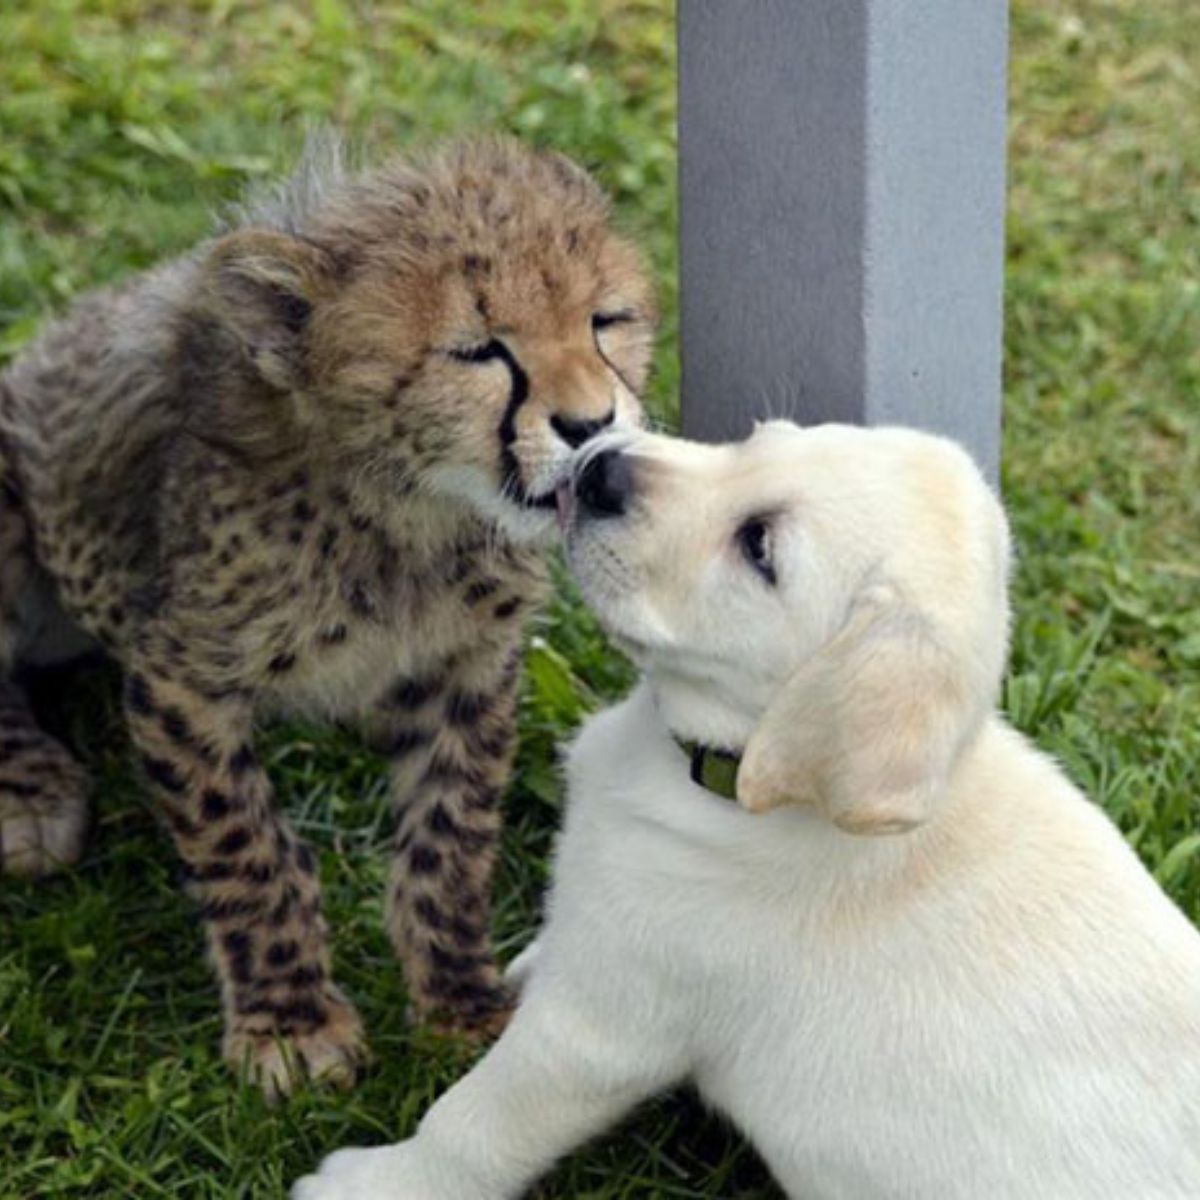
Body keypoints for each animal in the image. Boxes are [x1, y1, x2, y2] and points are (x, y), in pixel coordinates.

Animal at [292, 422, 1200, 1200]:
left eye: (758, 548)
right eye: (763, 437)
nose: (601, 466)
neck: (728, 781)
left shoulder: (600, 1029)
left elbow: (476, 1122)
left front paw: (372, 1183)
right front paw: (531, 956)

==

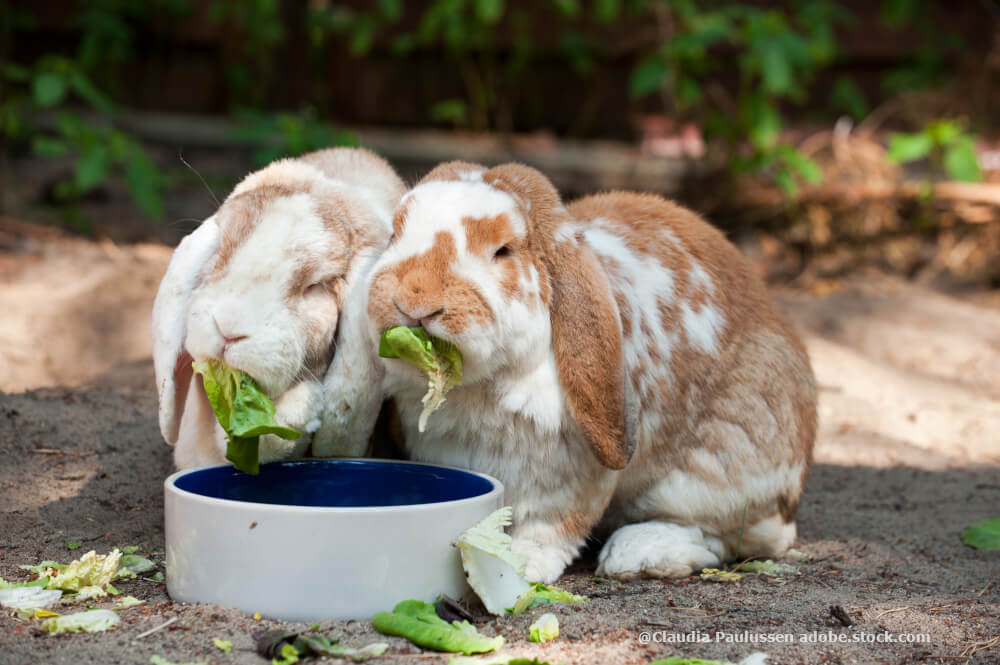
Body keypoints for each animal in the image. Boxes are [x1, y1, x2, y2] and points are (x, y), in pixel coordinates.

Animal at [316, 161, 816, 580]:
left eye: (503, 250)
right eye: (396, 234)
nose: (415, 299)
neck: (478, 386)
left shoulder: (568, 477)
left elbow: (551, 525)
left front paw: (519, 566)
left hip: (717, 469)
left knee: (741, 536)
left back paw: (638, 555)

WORK TO COMPLETE:
Retype only this portion of the data above: the line containing "left elbow: (551, 525)", the line containing "left back paw: (638, 555)", and all lines between them, exactly.

ANSWER FOR THE TASK:
left elbow: (551, 525)
left front paw: (519, 566)
left hip: (717, 469)
left knee: (741, 536)
left back paw: (638, 555)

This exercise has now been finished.